Regarding those three principles, my answers are:
1. The rule I will never break again: Always set a stop-loss
I used to think stop-losses were “cutting losses,” but I later understood that they are “buying insurance.” That liquidation order, if I had set a 5% stop-loss, the loss would have been no more than $500, but I thought “I can hold on and it will come back,” and in the end, I lost $20k. Now my principle is: before entering a trade, find the stop-loss level first; don’t open a position if you can’t set a stop-loss.
2. The most “heartbreaking” trade
Before the March 12 market crash last year, I heavily invested in a altcoin, with a cost basis of $0.8. It rose to $1.2, and I didn’t sell, thinking it could reach $2. The market then plummeted, and I took a $0.4 loss. A 60% loss, but I gained a realization: don’t fall in love with the market, don’t marry your position. Now I do short-term trading strictly according to plan, with take-profit and stop-loss in place, and I no longer “wait and see.”

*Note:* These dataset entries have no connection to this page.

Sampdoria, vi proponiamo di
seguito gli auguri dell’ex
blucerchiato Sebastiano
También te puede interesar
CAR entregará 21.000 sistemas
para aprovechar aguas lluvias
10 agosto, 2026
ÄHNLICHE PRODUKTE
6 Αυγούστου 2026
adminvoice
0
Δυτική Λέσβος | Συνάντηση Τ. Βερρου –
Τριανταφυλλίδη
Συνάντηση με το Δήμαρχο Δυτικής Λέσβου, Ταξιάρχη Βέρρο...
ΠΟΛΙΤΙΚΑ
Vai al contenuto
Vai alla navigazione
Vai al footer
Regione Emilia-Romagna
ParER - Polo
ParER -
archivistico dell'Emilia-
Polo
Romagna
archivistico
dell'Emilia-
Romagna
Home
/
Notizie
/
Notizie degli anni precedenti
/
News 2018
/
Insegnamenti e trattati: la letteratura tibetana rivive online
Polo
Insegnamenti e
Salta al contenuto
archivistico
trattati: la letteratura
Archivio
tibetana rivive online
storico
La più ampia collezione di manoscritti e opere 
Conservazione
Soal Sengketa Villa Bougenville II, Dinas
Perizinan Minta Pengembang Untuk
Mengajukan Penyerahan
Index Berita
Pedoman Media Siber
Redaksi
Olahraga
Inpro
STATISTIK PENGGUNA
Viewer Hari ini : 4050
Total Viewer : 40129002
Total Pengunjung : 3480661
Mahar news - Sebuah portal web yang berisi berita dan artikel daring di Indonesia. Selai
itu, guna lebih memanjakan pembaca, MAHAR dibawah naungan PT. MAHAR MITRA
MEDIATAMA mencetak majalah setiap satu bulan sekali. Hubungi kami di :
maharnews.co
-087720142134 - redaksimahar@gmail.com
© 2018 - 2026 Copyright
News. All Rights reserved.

3. Advice to myself on my first day in the industry
· Only use 10% of your capital for trading in the first six months; don’t add more even if you lose it all
· Learn to hold a flat position; 80% of the time, you should actually do nothing
· Don’t trust any KOL’s “wealth secrets,” learn to read the charts and track capital flow yourself
· Treat trading as a probability game; don’t aim to win every trade, aim to have more wins than losses when you profit
Trading is truly a form of cultivation—cultivating the ability to let go of attachments and follow discipline. I hope we all pay less tuition.